▶ [Aim of the exercise]: All the data should be repeated exactly. Any image in it is left out.

▶ [Stored data]:
--- START ---
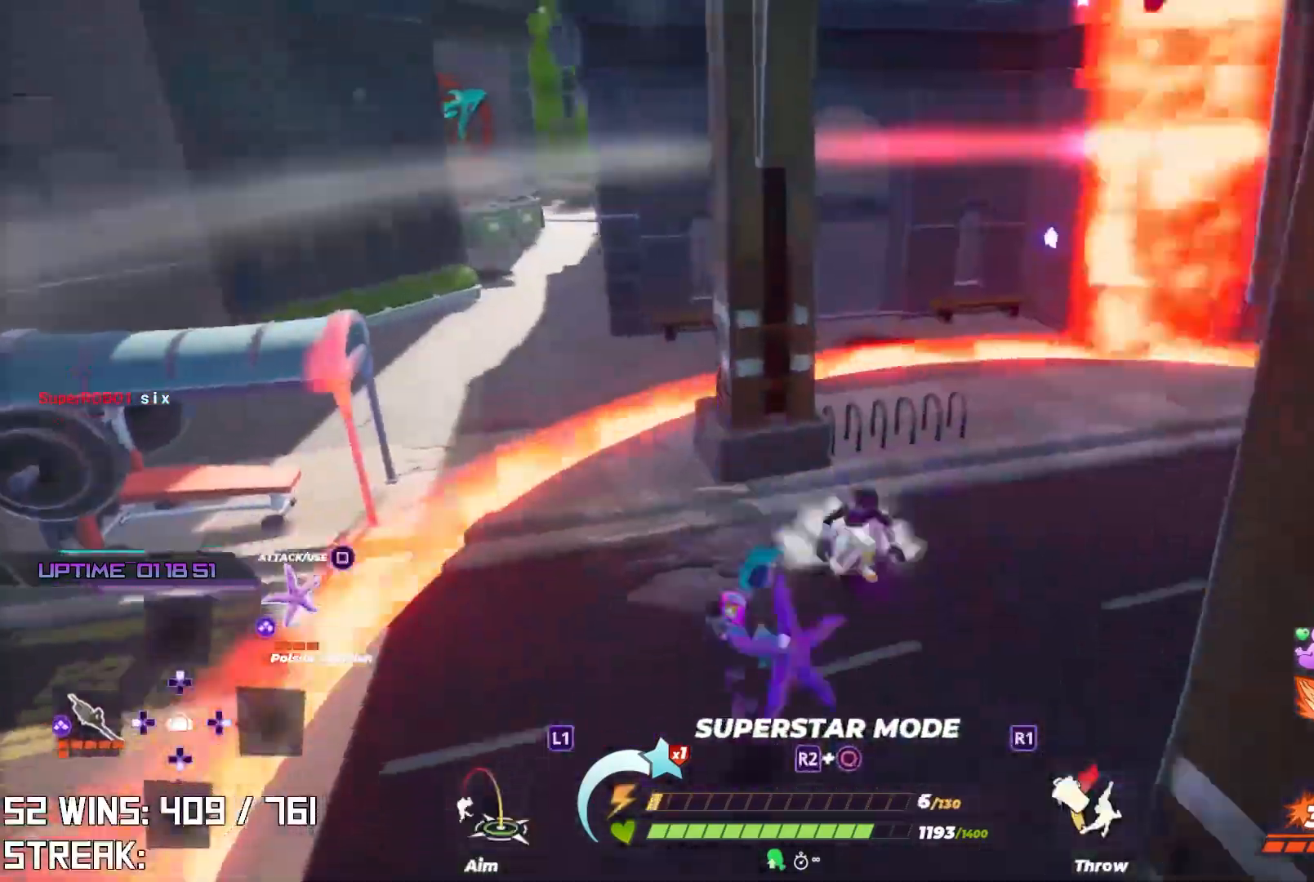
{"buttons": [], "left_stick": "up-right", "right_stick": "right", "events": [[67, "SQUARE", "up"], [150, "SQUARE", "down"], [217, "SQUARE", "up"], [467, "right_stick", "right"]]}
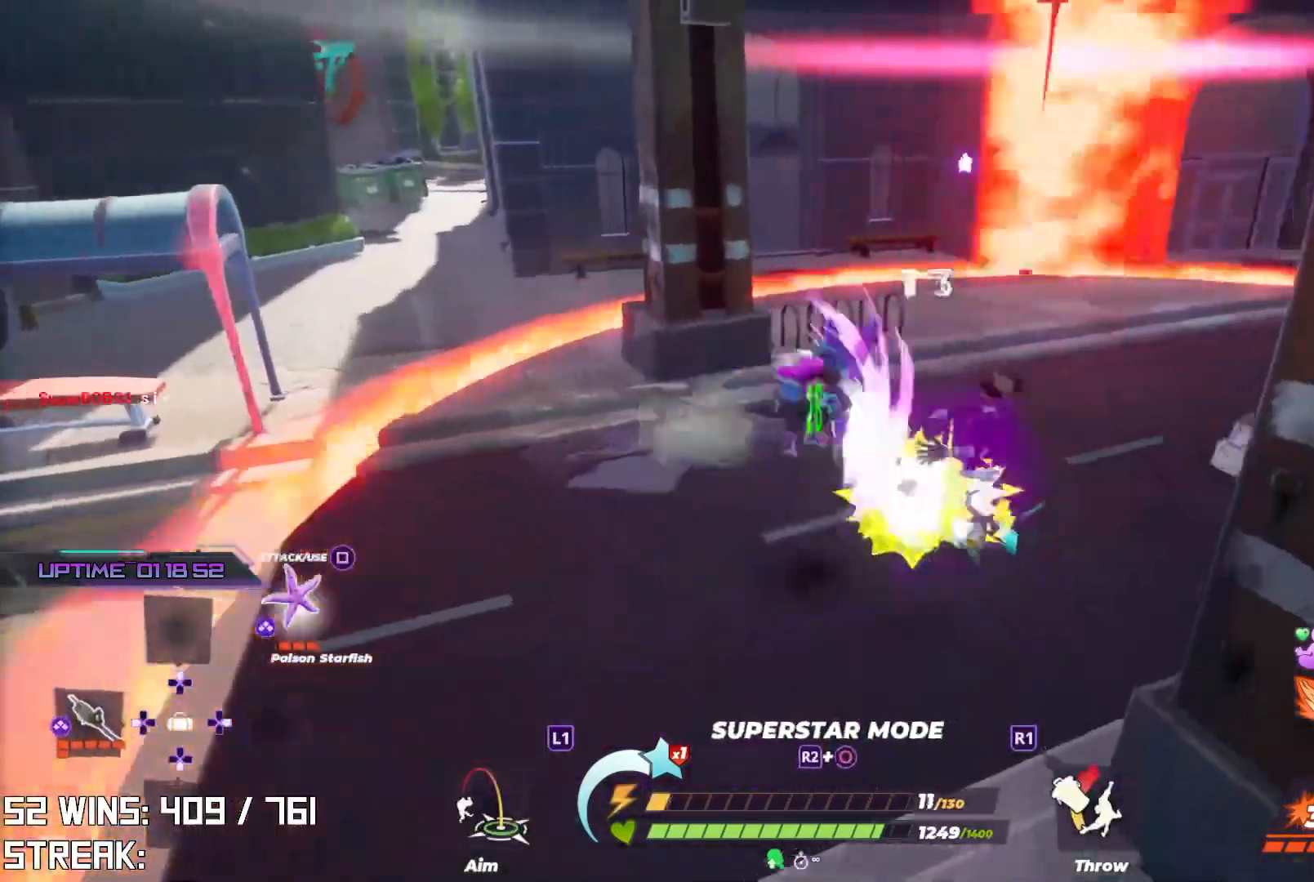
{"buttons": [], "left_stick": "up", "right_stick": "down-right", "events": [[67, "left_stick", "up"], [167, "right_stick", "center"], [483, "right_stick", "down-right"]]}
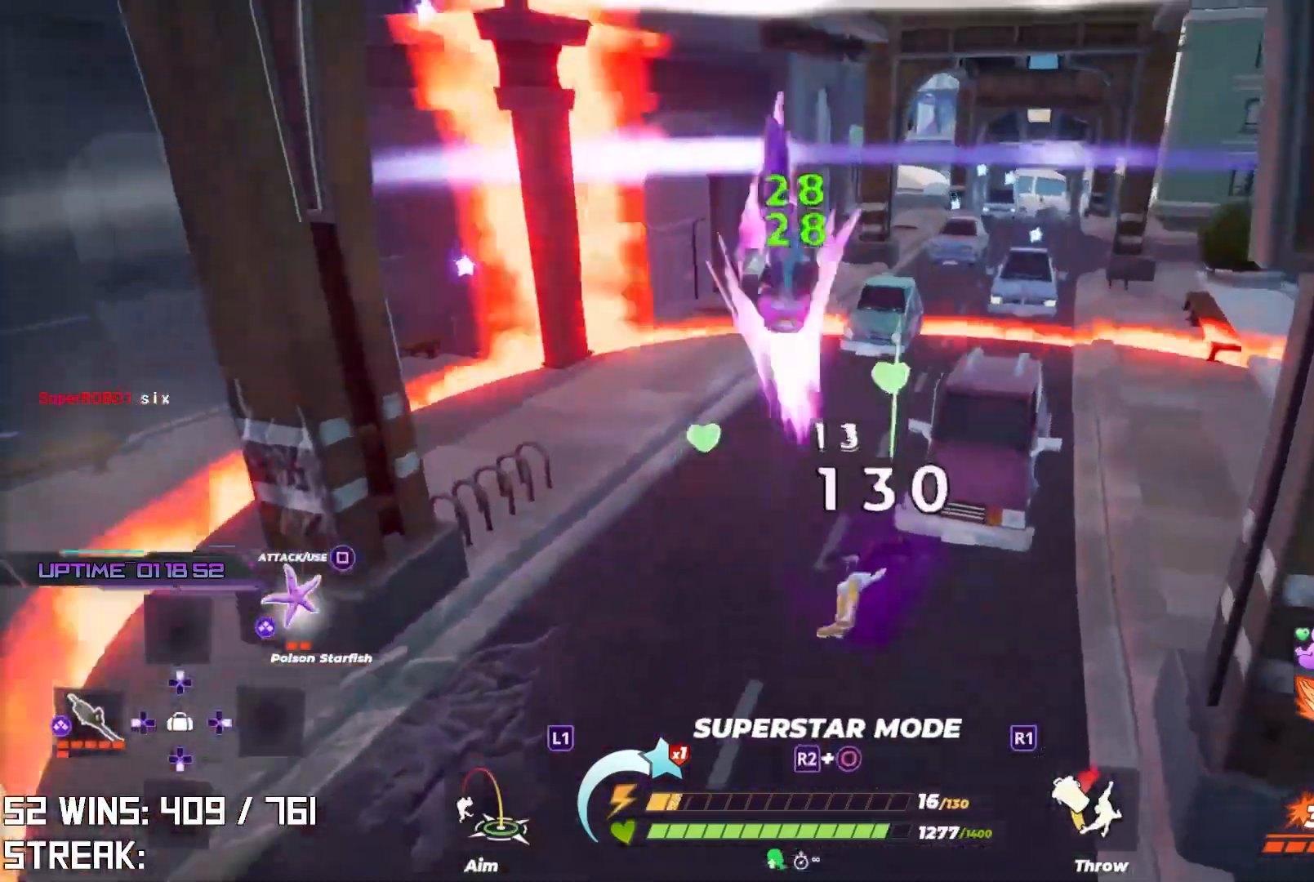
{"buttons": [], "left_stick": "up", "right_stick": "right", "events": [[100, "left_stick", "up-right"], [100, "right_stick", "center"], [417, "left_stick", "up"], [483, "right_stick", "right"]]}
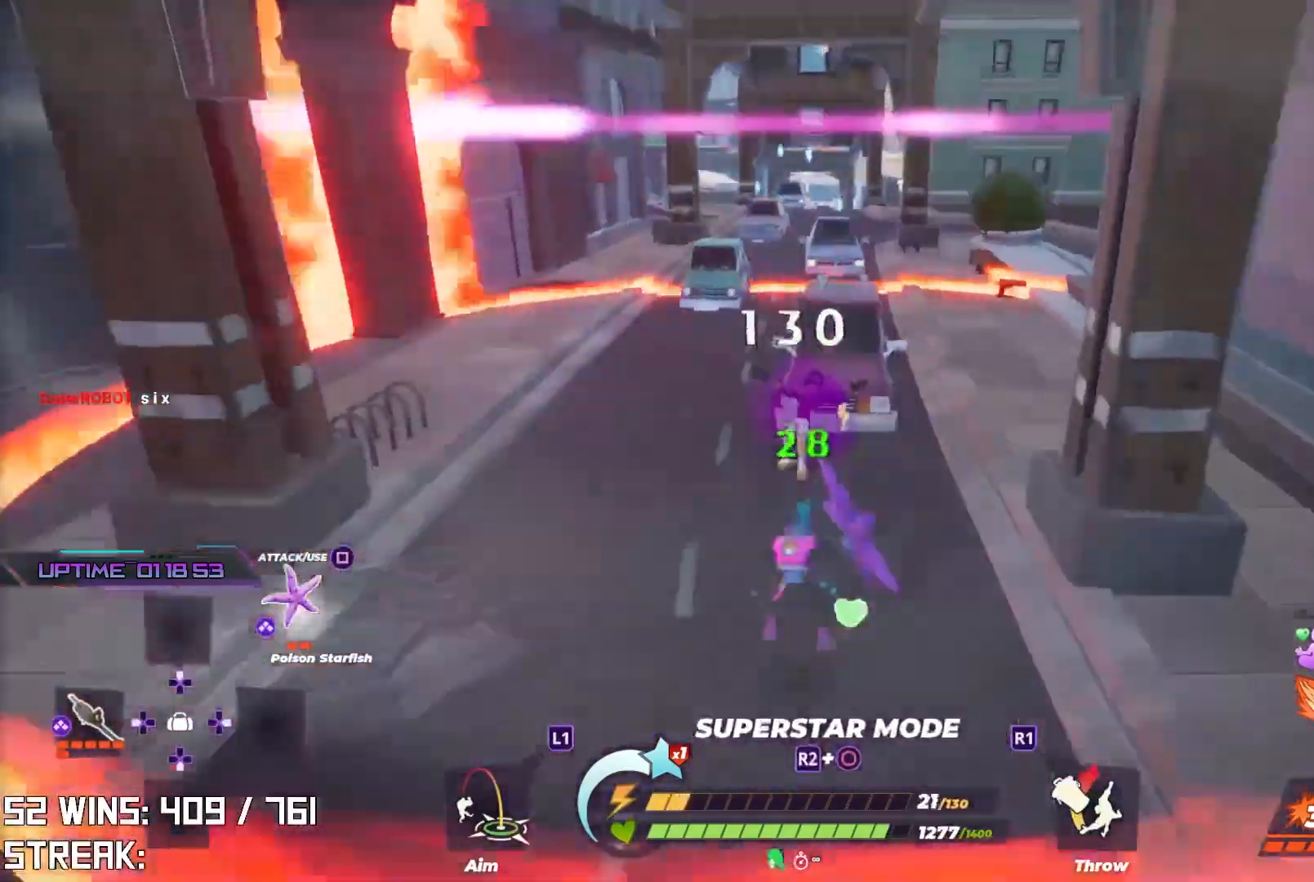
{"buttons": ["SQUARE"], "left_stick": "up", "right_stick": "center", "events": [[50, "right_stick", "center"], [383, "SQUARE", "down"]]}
--- END ---
▶ [Finished task]:
{"buttons": [], "left_stick": "up-right", "right_stick": "right", "events": [[67, "SQUARE", "up"], [150, "SQUARE", "down"], [217, "SQUARE", "up"], [467, "right_stick", "right"]]}
{"buttons": [], "left_stick": "up", "right_stick": "down-right", "events": [[67, "left_stick", "up"], [167, "right_stick", "center"], [483, "right_stick", "down-right"]]}
{"buttons": [], "left_stick": "up", "right_stick": "right", "events": [[100, "left_stick", "up-right"], [100, "right_stick", "center"], [417, "left_stick", "up"], [483, "right_stick", "right"]]}
{"buttons": ["SQUARE"], "left_stick": "up", "right_stick": "center", "events": [[50, "right_stick", "center"], [383, "SQUARE", "down"]]}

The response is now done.